The concept of art created as a reaction to war is very interesting to me because I am particularly compelled by art that induces emotion. I think depictions of pain and suffering are some of the most emotionally provocative pieces of art that can exist. The two readings I did relating to artists reaction to war and grief were really compelling to me because They focused on two very different wars and the art that was produced out of the metaphorical ruble of those two wars were also very different. Pieces from Spanish artist Francisco de Goya (which were done in response to the French and Spanish War) are very emotional and raw and reflect more of the internal feelings and the effects of war on the individual, as it were, whereas the work of Jacob Epstein (created in response to WWI) are more abstracted and provoke thoughts about the process and development of war itself.
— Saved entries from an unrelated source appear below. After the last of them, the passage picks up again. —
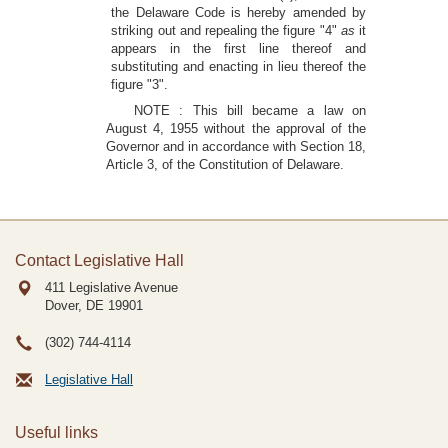
the Delaware Code is hereby amended by
striking out and repealing the figure "4"
as
it
appears in the first line thereof and
substituting and enacting in lieu thereof the
figure "3".
NOTE : This bill became a law on
August 4, 1955 without the approval of the
Governor and in accordance with Section 18,
Article 3, of the Constitution of Delaware.
Contact Legislative Hall
411 Legislative Avenue
Dover, DE
19901
(302) 744-4114
Legislative Hall
Useful links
I think the questions that both these articles raise in relation to one another have to do with context and how it affects what sort of art is created during these extremely harrowing moments in history. The issues of subject and medium can come into play because they play a huge role in the response the audience will have to the art. The feeling of the work can be completely changed by the type of medium the artist is working in and what type of specific marks are being made. In addition, the depiction of graphic violence is often extremely provocative and is a deliberate choice by the artist, as opposed to abstract or symbolic work. So clearly there are infinite ways that pain and suffering can be conveyed as we see in both the readings, which I find very interesting.
Well, here she is. It's my photography series titled "Circadian Rhythm" that is designed to capture the feeling of my dreams through visual aesthetics and color. Enjoy.
So, the content for this painting was based off of all the road trips I took as a child and capturing the feeling of driving at night through a painting. I used a photo from Petra Collins as a reference for anatomy and colors. It's going well. That's kind of it for right now.
So basically, I want this project to be a photography series about dreams and my attempts to capture they aesthetics as well as experimenting with makeup and photography. I plan on painting myself and my sister in such a way that implies the distortion you see when you're dreaming, but in a way that requires a bit of a double take to notice. I just really want to capture the feeling of a dream in real life because it's something I've always wanted to do and never been able to.